C’est pourquoi, bien que nous privilégiions l’environnement réglementaire français, nous avons dû pour certains de nos clients, envisager des solutions à l’étranger.

Les intérêts réglementaires ne sont pas toujours alignés avec les considérations business.

3- Sur l’agrément PSAN
C’est l’exemple typique d’une bonne idée de base qui n’a jamais été appliquée en pratique, faute notamment de l’existence d’une assurance digne de ce nom. Un label optionnel que personne n’utilise n’est pas vraiment un label.

Nous avions également l’idée d’un label lorsque qu’avec Hashtag Avocats nous avons participé à l’élaboration de la loi Monégasque. Sauf que celle-ci a abouti à un visa obligatoire, condition sine qua none selon moi d’une efficacité réelle d’un label institutionnel.

4- Sur le passage PSAN à MICA
Compte tenu des délais de traitement actuels pour l’obtention du PSAN, il n’est selon moi pas acquis en l’état que le passage PSAN à MICA soit des plus rapides.

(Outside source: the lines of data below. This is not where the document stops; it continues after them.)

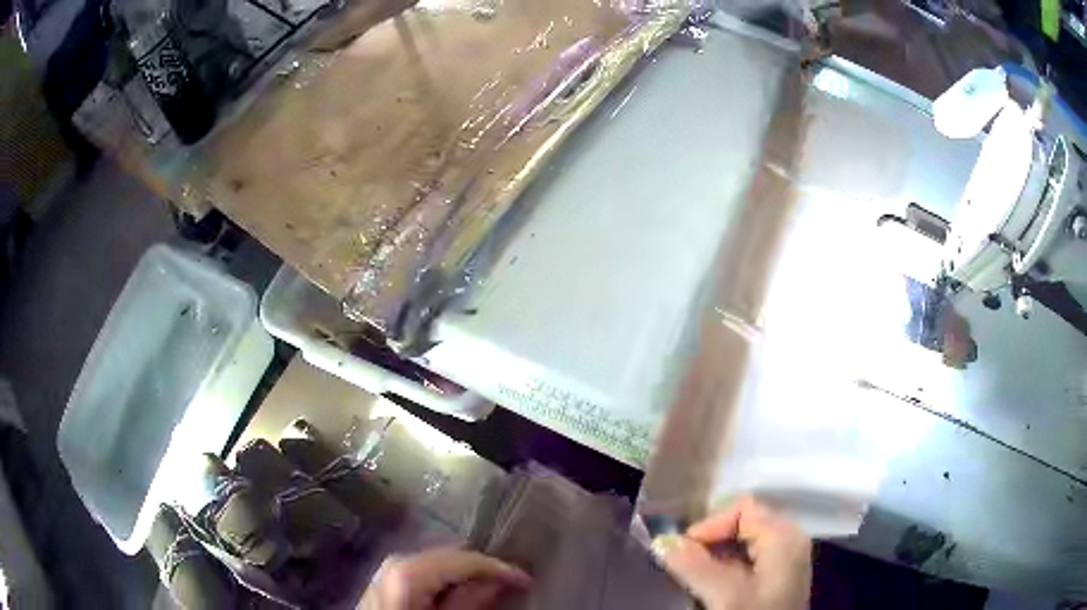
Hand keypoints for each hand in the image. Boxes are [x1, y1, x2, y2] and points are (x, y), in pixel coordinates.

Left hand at [359, 548, 531, 609]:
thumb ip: (467, 603)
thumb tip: (494, 581)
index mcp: (407, 571)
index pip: (462, 559)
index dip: (497, 567)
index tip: (525, 578)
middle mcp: (393, 564)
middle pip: (445, 556)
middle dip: (477, 568)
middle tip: (509, 581)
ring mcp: (384, 573)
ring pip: (433, 564)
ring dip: (461, 574)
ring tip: (488, 587)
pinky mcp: (381, 586)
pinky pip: (419, 574)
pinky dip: (442, 581)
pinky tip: (454, 593)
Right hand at [653, 497, 810, 609]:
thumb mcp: (725, 595)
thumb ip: (694, 566)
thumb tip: (663, 541)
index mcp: (784, 535)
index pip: (742, 508)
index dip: (709, 525)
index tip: (682, 551)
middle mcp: (791, 537)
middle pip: (745, 520)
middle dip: (711, 539)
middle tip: (684, 562)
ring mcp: (787, 556)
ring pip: (745, 539)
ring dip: (716, 553)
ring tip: (695, 574)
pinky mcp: (780, 573)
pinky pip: (751, 555)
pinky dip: (728, 564)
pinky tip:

Comme il s’agit d’un passeport européen, il va y avoir invariablement un « forum shopping » qui va bénéficier aux autorités réglementaires locales les plus efficaces.

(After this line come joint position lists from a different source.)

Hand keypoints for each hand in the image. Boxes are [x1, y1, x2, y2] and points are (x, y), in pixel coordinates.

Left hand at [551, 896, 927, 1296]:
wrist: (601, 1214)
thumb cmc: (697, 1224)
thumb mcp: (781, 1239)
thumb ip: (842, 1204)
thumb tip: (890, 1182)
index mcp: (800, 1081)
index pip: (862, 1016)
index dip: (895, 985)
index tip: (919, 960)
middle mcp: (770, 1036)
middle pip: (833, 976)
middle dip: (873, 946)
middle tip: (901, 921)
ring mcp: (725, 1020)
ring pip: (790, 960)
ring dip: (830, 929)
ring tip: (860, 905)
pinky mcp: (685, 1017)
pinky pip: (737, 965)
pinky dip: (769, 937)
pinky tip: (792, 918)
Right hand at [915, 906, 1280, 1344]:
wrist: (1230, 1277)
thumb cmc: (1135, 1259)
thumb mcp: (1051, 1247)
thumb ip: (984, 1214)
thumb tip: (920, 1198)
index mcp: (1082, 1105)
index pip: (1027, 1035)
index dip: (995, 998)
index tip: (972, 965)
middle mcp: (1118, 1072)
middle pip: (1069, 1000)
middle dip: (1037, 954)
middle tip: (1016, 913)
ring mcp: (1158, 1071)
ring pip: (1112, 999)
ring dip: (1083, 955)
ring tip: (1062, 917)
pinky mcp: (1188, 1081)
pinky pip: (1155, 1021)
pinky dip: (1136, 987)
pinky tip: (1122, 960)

Chez Hashtag Avocats, nous sommes déjà et depuis plusieurs mois, en plein benchmark et consultation de l’écosystème européen dans son ensemble, pour offrir de vraies solutions alternatives à nos clients le cas échéant.

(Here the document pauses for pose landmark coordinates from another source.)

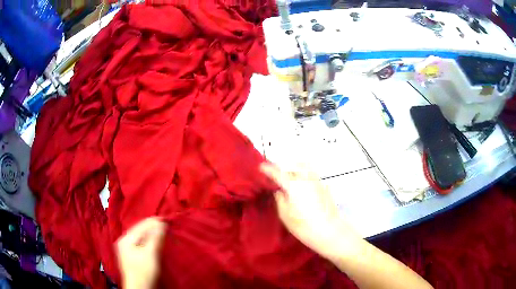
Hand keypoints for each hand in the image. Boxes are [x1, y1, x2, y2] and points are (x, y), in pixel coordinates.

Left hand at [116, 217, 166, 288]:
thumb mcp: (150, 254)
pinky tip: (156, 242)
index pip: (141, 226)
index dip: (153, 222)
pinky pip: (141, 244)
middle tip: (166, 226)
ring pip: (141, 238)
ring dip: (152, 235)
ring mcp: (127, 249)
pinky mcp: (132, 256)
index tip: (166, 219)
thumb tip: (161, 223)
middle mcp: (124, 241)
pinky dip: (149, 242)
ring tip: (163, 232)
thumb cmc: (144, 271)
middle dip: (153, 228)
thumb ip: (155, 237)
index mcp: (126, 239)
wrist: (140, 288)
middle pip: (140, 231)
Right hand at [261, 163, 358, 259]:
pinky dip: (305, 174)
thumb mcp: (285, 215)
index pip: (278, 173)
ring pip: (305, 167)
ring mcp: (317, 182)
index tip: (261, 167)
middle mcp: (306, 179)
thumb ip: (280, 200)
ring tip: (290, 176)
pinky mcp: (324, 187)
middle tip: (277, 175)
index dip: (268, 169)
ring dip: (295, 168)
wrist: (329, 231)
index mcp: (293, 185)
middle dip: (283, 167)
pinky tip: (303, 184)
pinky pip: (312, 174)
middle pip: (293, 165)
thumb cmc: (304, 226)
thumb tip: (279, 192)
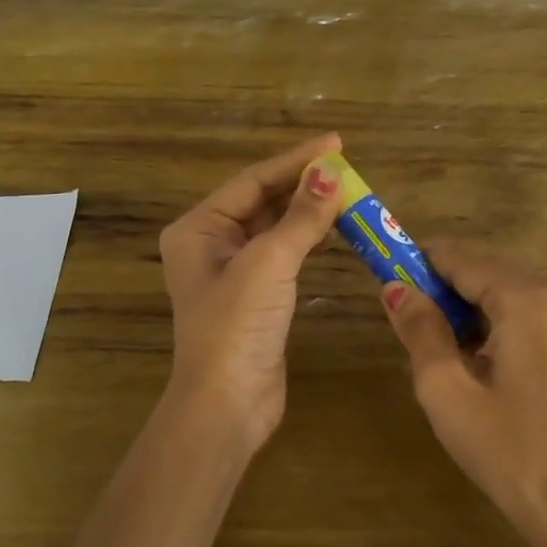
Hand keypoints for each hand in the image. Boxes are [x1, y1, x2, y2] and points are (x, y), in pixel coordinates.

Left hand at [159, 135, 349, 453]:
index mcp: (198, 229)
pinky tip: (333, 230)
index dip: (295, 160)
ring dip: (308, 211)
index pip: (252, 181)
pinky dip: (307, 240)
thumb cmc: (237, 326)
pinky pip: (283, 255)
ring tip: (348, 193)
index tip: (337, 143)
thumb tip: (330, 174)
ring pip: (275, 229)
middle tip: (348, 168)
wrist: (228, 403)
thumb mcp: (269, 263)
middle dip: (303, 184)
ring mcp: (233, 273)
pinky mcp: (255, 298)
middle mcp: (210, 245)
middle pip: (262, 202)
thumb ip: (301, 217)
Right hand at [381, 247, 546, 546]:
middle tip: (411, 319)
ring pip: (508, 290)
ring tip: (441, 344)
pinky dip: (497, 320)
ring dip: (471, 305)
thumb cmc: (501, 446)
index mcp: (529, 299)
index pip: (464, 259)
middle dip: (447, 286)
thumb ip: (419, 328)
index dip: (422, 264)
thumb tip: (394, 287)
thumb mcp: (444, 387)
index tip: (389, 276)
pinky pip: (529, 312)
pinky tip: (477, 356)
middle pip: (489, 270)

5- Sur la consultation ACPR sur la DEFI
Certaines mesures sont louables :

- Homologuer les infrastructures Blockchain en imposant des standards minimaux de protection et de sécurité

- Renforcer le contrôle des intermédiaires facilitant l’accès des utilisateurs aux services de la DeFi.

- Imposer une évaluation objective des compétences financières des clients et de leur appétence au risque, conditionnant leur accès aux services de la DeFi.

D’autres posent invariablement de nombreuses questions comme le fait de renforcer la sécurité des smarts contracts à travers une certification qui devra être méritée, qui pourra être retirée à tout moment et qui devra être réitérée à chaque changement significatif du code informatique.

Enfin, certains sujets me semblent difficilement compatibles en l’état avec la Defi, notamment le fait d’étendre les dispositions MiCA aux intermédiaires de la DeFi et contraindre tous ses utilisateurs à un KYC auquel les intermédiaires devront s’assujettir.

6- Le régime DLT-TSS
Ce régime sandbox est louable sur le principe mais la barrière à l’entrée est extrêmement forte.

La blockchain n’a selon moi pas vocation à recréer un club fermé d’acteurs de la finance traditionnelle « on chain » mais au contraire d’ouvrir la finance à des acteurs nouveaux.

La requalification de tous les jetons en titres financiers ne va clairement pas non plus dans le bon sens. Il faut toujours avoir à l’esprit les fondamentaux qui ont présidé à la création de la blockchain.

A propos d’Arnaud Touati
Diplômé de droit des affaires des Universités Paris I Sorbonne, Paris II Assas et Chicago, Arnaud Touati a pratiqué le droit des affaires dans des cabinets anglo-américains, des grandes banques d’affaires mais également des structures de taille intermédiaire. Féru de nouvelles technologies, il s’interesse dès 2013 à l’entreprenariat en France et tout particulièrement aux startups avant de fonder en 2015 le cabinet Hashtag Avocats. Arnaud Touati est membre de l’incubateur du Barreau de Paris, il enseigne à l’Ecole de Formation du Barreau et dans plusieurs écoles de commerces renommées. Il participe également à de nombreux workshops et événements dans l’écosystème startups.
#Hashtag Avocats

Il est spécialisé dans le droit des cryptoactifs et a crée par ailleurs une superstructure du droit et du chiffre dédiée exclusivement à l’écosystème web3 : LawForCode.

RETROUVER L'INTERVIEW D'ANNE MARECHAL AVOCATE ASSOCIÉE DE GAULLE FLEURANCE

Notes de la Rédaction :
Arnaud Touati s'exprime ici en son nom. Il ne s'agit en aucun cas de conseil en investissement ou de prise de position de Finyear. Mais d'une volonté journalistique d'offrir un éclairage le plus complet possible et de donner la parole à tous les points de vue. Les propos tenus dans cette réaction ne concernent que son auteur. Si Finyear opère un filtre éditorial, les opinions émises ne peuvent pas être considérées comme le reflet de la direction.